On top of her personal investment in the battle scene, Moonyeka also taught a lot of local kids at schools that faced a lack of arts funding.
“The programs would end,” she said. “And the parents would want to know where I am. Eventually, I just had students who wanted to keep dancing with me.” And Moonyeka purposefully kept those students outside the typical studio space.
“I wanted to complicate what teaching looks like, and what learning looks like,” Moonyeka explained. “Because I don’t really learn in a class space that’s facilitated by a single teacher. The genius is in the space, the people around you.” And so, Lil Brown Girls Club was also born.

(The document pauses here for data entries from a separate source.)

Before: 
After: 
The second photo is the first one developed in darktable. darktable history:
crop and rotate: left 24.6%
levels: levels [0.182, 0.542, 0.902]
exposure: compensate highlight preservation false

The name came from her students.
“They're super rad,” said Moonyeka, who uses the space to help young girls of color find healing and comfort in their own skin, beyond just dancing. “A lot of the students are super uncomfortable in their own body, even at a young age. We really talk about things like what it means to say no, what you feel when you do, how you can be in your power, how you set a boundary.”
Students do embodiment practices to help illustrate these ideas.
“We use dance as a way to represent what we’re learning,” she said. And then they get to make and perform their own work.
On top of all this, Moonyeka continues to create as well, and can be found at various events around town.
“I'm an artist, but I'm not into the idea where I have to be validated by making work nonstop, just producing work, work, work,” she says, “I'm interested in how we can build spaces where it's less about commodifying our storytelling and more about what it means to just dance together without a goal of showing work and getting money all the time.”
Constantly on the lookout for new ways to structure learning and community, Moonyeka describes an ideal space supported by pooled resources.
“Instead of spending $100 a week going to class, what if we all just went in on a space?” she asks. “We could really talk about goals, what we want to play with, how we approach movement, where it comes from. It’s just a conversation.”
For now, Moonyeka will keep at it, though.
“I personally think it's artistry if you understand your own power. That's super great. That's the most radical thing that you can do is to know yourself. Because I can't know you. I can't really know you if you don't know yourself. You don't need anyone's permission. Just do it.”